Meisenheimer, known for his legendary Lucky’s Lake Swim on Lake Cane, now requires swimmers to register ahead, social distance, and wear a mask on arrival. “We have hundreds of people come to my house every week, and their sign of respect is for everybody to wear a face mask,” says Meisenheimer, who also offers custom masks for swim participants through the nonprofit Lake Cane Restoration Society. “Fashion changes, and now it’s cool to wear a mask!”

Mask Up!

Face masks we like can be found locally and online. Here’s a mix of retailers and online sites where you can find the mask that makes you smile beneath your cover-up:

Boss Masks, including masks with eye shields, are available at bossmasks.com

Lordey Apparel masks are available at lordey.com and also at Orlando’s Champs Elysees Flowers shop, which is owned by Dorely’s parents.

Anime and other fun masks are sold at Kpoppin USA, 8251 S. John Young Parkway, Orlando.
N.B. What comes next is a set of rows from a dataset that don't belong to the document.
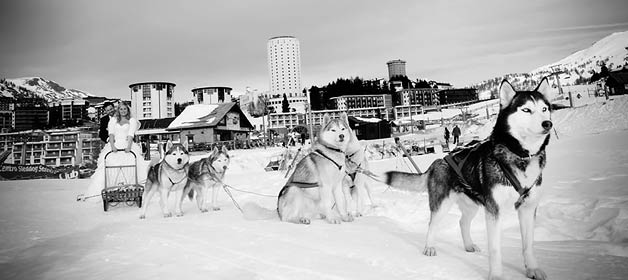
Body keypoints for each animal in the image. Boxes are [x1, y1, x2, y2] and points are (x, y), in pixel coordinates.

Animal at [386, 77, 552, 280]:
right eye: (526, 110)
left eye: (544, 108)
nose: (547, 124)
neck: (520, 155)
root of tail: (438, 161)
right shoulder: (493, 210)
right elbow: (495, 249)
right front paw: (496, 276)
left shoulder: (528, 208)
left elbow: (528, 245)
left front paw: (532, 269)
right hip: (442, 204)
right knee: (432, 224)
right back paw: (429, 247)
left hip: (472, 204)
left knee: (462, 222)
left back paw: (468, 245)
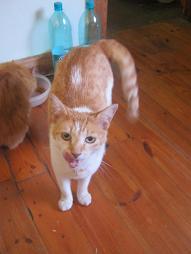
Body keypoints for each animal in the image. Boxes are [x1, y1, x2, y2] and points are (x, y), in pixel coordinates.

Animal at [48, 39, 138, 210]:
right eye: (66, 136)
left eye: (90, 139)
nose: (76, 153)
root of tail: (92, 45)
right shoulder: (58, 168)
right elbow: (64, 187)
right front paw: (66, 201)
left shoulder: (89, 170)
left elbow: (84, 184)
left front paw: (82, 196)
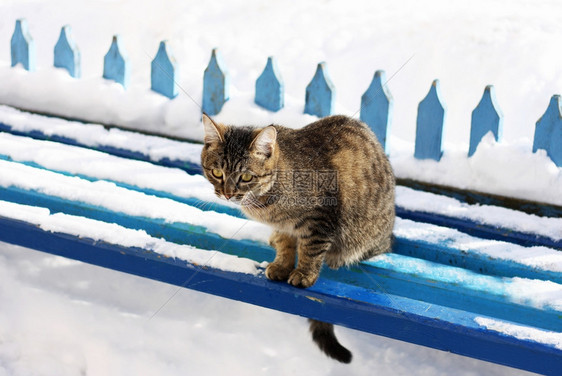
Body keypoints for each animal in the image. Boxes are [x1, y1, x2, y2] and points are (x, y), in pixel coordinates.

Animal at [200, 113, 394, 362]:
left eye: (246, 177)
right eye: (217, 173)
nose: (227, 194)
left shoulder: (321, 219)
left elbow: (311, 249)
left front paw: (304, 273)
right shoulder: (284, 225)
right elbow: (286, 244)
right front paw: (282, 265)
Dawn’s Alterations at 4915 S. Orange Ave., Orlando, makes masks to fit adults and children in a wide variety of colors, designs and sports logos. Search Dawn Alterations on Facebook

Parkdale PPE parkdaleppe.com has a fashionable mask selection and a new line of kids’ masks that include “shark mouth” and “green monster mouth” designs.

Disney and Universal fans can find their themed picks at Disney Springs and CityWalk.